_Work request_. Gather all lines in the entries below that include the word "wrist".

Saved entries
────

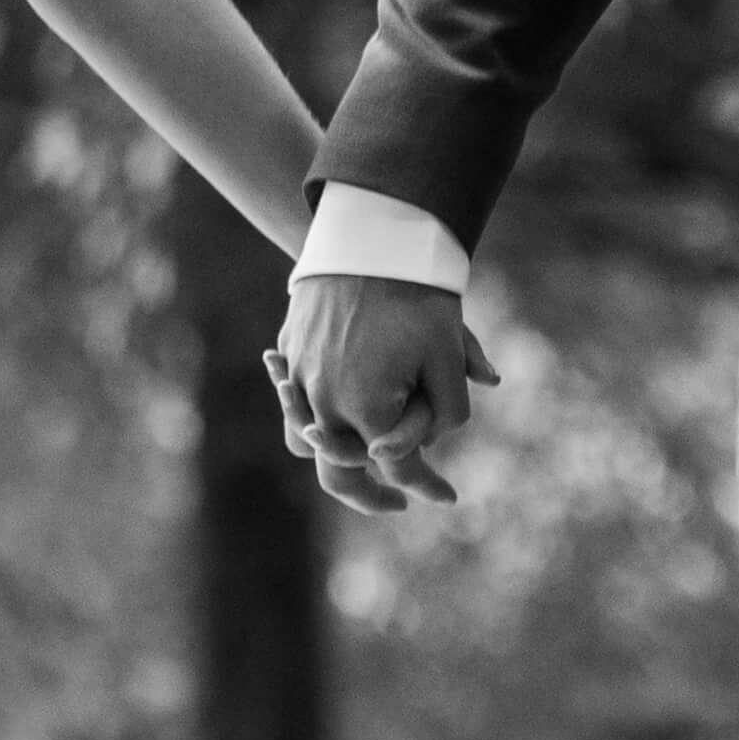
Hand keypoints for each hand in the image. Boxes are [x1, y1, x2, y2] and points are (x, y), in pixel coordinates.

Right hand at [269, 272, 498, 517]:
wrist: (366, 236)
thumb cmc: (415, 296)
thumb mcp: (449, 352)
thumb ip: (450, 409)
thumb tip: (436, 441)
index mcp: (365, 412)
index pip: (399, 468)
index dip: (428, 485)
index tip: (448, 498)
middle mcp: (323, 404)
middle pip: (339, 474)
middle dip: (370, 496)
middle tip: (397, 503)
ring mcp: (297, 379)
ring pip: (305, 442)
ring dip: (331, 456)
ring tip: (359, 458)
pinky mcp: (288, 351)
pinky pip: (293, 399)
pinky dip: (308, 414)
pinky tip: (329, 410)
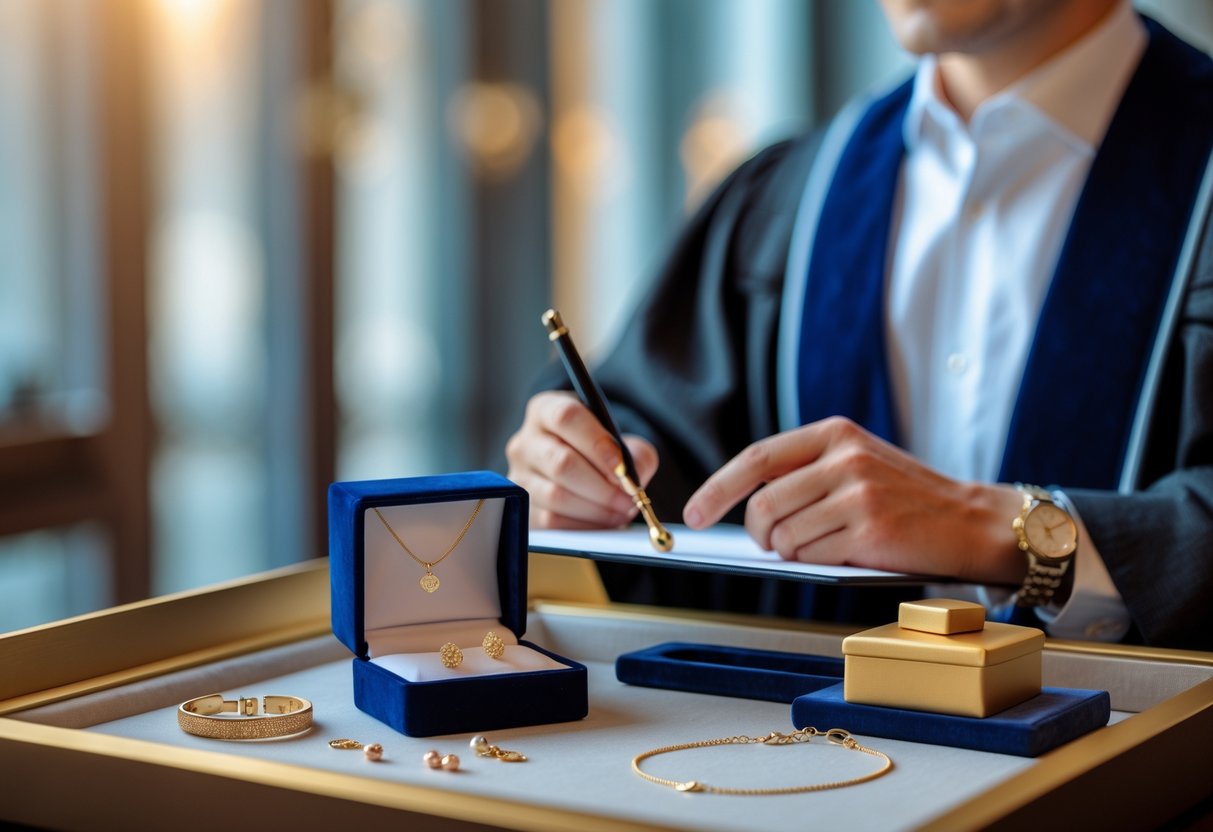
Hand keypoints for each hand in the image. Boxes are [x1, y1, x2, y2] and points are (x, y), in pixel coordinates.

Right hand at [506, 390, 658, 529]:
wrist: (582, 473)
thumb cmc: (601, 453)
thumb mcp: (623, 442)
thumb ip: (637, 454)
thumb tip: (635, 477)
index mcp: (545, 410)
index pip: (566, 418)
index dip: (598, 444)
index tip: (623, 468)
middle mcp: (525, 441)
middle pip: (561, 462)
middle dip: (603, 485)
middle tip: (629, 497)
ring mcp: (519, 476)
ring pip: (556, 495)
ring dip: (597, 508)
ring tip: (621, 510)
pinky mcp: (523, 508)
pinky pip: (552, 521)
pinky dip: (584, 524)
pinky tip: (603, 520)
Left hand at [682, 416, 1023, 583]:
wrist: (973, 521)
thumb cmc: (907, 498)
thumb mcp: (858, 461)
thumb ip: (808, 471)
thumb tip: (745, 508)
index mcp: (835, 433)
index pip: (757, 459)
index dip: (718, 489)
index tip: (696, 513)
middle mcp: (845, 458)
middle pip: (764, 505)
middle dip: (758, 535)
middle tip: (773, 545)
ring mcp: (858, 494)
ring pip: (785, 536)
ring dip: (790, 553)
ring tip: (819, 547)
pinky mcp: (870, 532)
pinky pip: (812, 557)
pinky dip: (815, 563)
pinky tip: (842, 555)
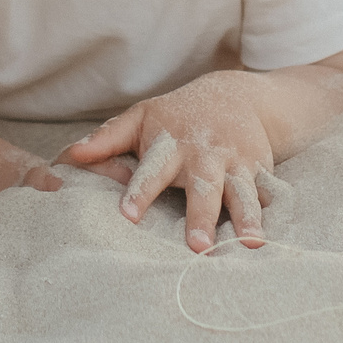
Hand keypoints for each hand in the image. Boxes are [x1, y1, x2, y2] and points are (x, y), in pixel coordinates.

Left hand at [58, 74, 280, 253]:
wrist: (237, 95)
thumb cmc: (177, 115)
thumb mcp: (141, 118)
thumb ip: (107, 139)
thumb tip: (70, 156)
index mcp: (170, 143)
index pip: (152, 170)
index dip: (140, 192)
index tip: (128, 216)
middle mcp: (204, 155)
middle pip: (202, 188)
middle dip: (200, 216)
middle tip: (196, 247)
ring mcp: (236, 163)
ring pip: (241, 194)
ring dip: (244, 219)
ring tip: (249, 245)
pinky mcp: (260, 171)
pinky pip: (266, 194)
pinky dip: (270, 214)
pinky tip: (272, 239)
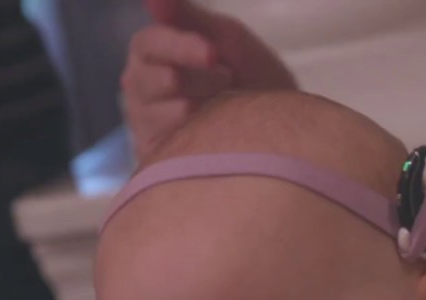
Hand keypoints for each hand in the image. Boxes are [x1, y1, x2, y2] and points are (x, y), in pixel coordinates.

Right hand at [121, 0, 295, 160]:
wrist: (281, 132)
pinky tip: (212, 134)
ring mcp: (146, 123)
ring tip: (224, 106)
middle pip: (145, 78)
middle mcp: (143, 88)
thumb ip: (191, 16)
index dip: (178, 46)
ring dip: (192, 109)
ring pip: (151, 114)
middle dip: (190, 79)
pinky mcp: (156, 156)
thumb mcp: (229, 41)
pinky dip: (189, 138)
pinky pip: (161, 146)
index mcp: (155, 54)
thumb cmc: (252, 80)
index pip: (148, 44)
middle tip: (227, 80)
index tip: (213, 53)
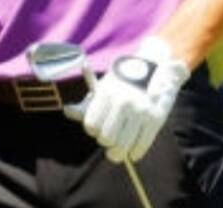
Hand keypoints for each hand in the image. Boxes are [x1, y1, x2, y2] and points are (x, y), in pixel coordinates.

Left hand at [65, 36, 189, 162]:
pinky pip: (141, 146)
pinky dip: (135, 154)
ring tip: (119, 151)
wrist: (156, 67)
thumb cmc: (123, 82)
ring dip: (119, 153)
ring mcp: (141, 111)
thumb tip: (66, 110)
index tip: (98, 129)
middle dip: (106, 142)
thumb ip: (87, 103)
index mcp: (107, 93)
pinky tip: (133, 152)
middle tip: (110, 139)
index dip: (93, 130)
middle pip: (106, 139)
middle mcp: (123, 102)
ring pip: (123, 146)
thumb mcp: (105, 88)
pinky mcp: (156, 119)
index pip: (91, 125)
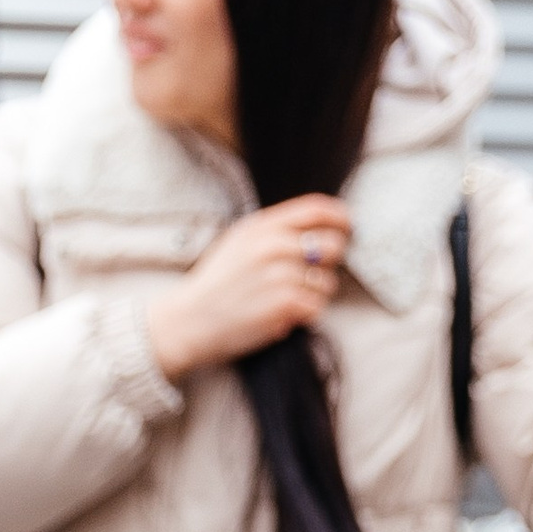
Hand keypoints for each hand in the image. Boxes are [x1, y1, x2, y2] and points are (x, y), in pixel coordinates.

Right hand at [144, 194, 352, 381]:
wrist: (187, 322)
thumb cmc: (215, 285)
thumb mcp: (237, 243)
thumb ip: (274, 230)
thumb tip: (318, 226)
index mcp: (262, 226)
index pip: (317, 209)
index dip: (340, 218)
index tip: (345, 228)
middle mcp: (273, 246)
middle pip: (334, 244)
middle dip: (330, 262)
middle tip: (311, 275)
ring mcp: (280, 275)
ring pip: (327, 281)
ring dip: (314, 294)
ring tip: (286, 300)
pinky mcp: (284, 305)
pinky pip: (317, 307)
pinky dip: (304, 315)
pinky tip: (282, 315)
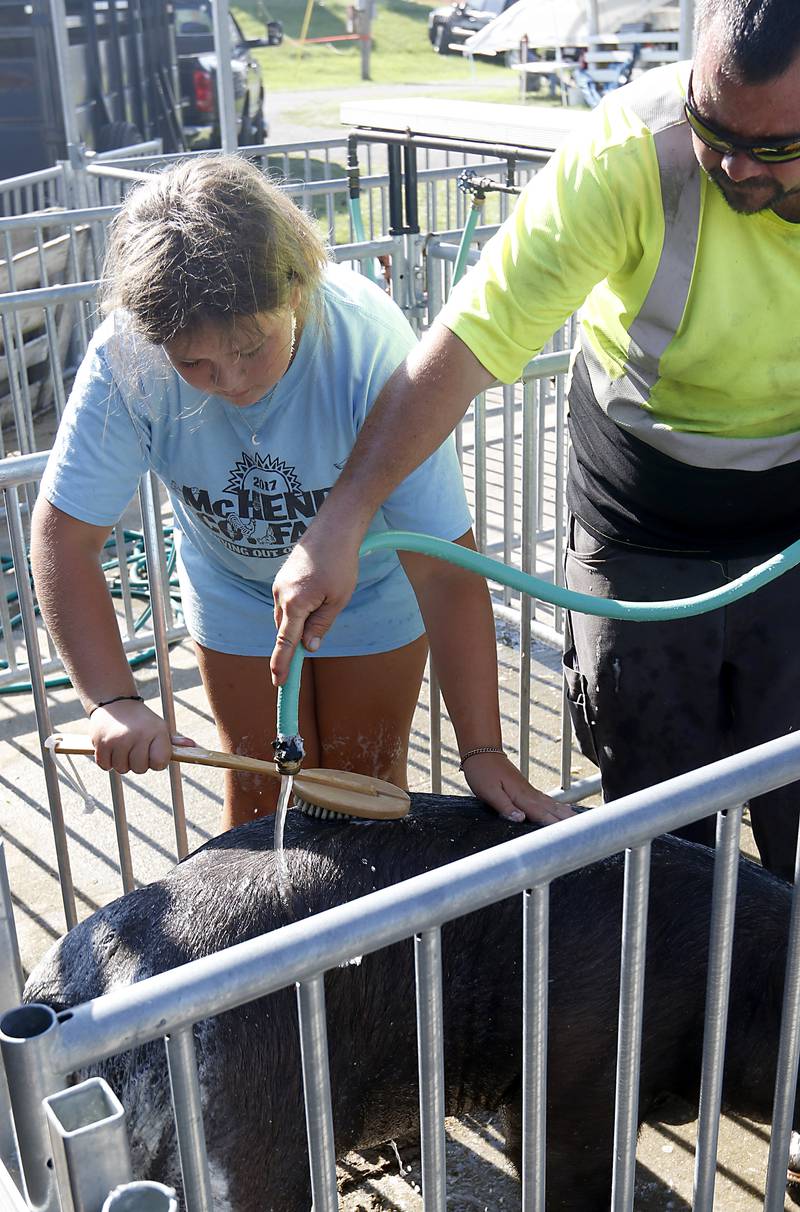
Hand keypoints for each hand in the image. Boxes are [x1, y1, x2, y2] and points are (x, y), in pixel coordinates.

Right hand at [90, 699, 194, 774]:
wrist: (114, 703)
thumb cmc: (141, 720)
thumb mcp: (159, 727)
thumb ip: (175, 742)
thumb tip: (194, 748)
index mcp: (156, 732)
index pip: (159, 763)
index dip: (155, 761)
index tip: (151, 752)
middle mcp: (138, 735)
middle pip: (140, 769)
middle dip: (137, 763)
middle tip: (135, 748)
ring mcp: (118, 740)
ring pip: (122, 769)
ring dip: (122, 762)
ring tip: (123, 746)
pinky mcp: (101, 743)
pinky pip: (105, 766)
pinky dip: (107, 762)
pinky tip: (111, 748)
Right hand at [270, 528, 360, 684]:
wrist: (333, 528)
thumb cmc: (340, 562)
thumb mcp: (338, 600)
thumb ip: (321, 626)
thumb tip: (309, 647)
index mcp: (295, 603)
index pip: (285, 642)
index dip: (282, 664)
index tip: (278, 682)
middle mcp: (281, 595)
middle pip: (284, 630)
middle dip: (296, 640)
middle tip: (314, 640)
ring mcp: (279, 585)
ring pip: (285, 616)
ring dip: (299, 622)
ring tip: (325, 603)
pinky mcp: (282, 578)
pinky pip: (286, 603)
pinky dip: (297, 609)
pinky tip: (316, 595)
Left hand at [461, 752, 574, 825]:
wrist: (482, 752)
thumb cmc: (483, 772)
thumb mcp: (488, 792)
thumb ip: (505, 807)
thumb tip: (521, 819)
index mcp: (521, 796)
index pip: (541, 814)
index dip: (554, 826)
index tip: (568, 836)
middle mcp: (529, 793)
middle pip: (552, 810)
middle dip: (567, 821)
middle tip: (585, 832)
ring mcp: (530, 790)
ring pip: (552, 804)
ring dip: (566, 814)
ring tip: (580, 823)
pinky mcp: (527, 789)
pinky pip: (547, 800)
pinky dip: (558, 806)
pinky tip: (563, 810)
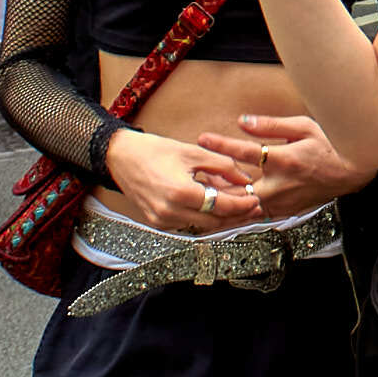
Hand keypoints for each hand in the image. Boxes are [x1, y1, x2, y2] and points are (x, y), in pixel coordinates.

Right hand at [105, 125, 259, 234]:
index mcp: (180, 192)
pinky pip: (189, 224)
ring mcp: (162, 221)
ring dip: (221, 216)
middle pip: (214, 221)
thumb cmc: (155, 151)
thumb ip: (223, 166)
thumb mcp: (194, 153)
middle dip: (236, 214)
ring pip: (203, 225)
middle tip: (254, 206)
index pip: (221, 206)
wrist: (121, 157)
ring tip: (237, 204)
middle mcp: (170, 212)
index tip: (256, 200)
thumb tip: (245, 179)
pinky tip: (214, 206)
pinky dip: (204, 216)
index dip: (242, 205)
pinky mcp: (158, 223)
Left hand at [203, 112, 362, 220]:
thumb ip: (270, 125)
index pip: (246, 151)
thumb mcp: (303, 126)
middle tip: (194, 179)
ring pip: (246, 206)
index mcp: (285, 160)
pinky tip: (226, 207)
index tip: (203, 138)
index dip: (222, 144)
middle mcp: (281, 184)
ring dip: (225, 200)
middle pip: (239, 190)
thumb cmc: (331, 144)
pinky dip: (240, 211)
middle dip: (215, 185)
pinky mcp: (285, 210)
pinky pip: (257, 214)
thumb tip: (243, 121)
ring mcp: (283, 201)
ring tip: (202, 195)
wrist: (353, 171)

────

_Solution for this exercise_.
wrist: (366, 236)
wrist: (582, 473)
wrist: (973, 521)
wrist: (237, 95)
wrist: (281, 132)
wrist: (156, 67)
wrist: (187, 322)
wrist: (114, 703)
wrist: (333, 528)
wrist: (482, 752)
wrist: (121, 157)
wrist: (353, 171)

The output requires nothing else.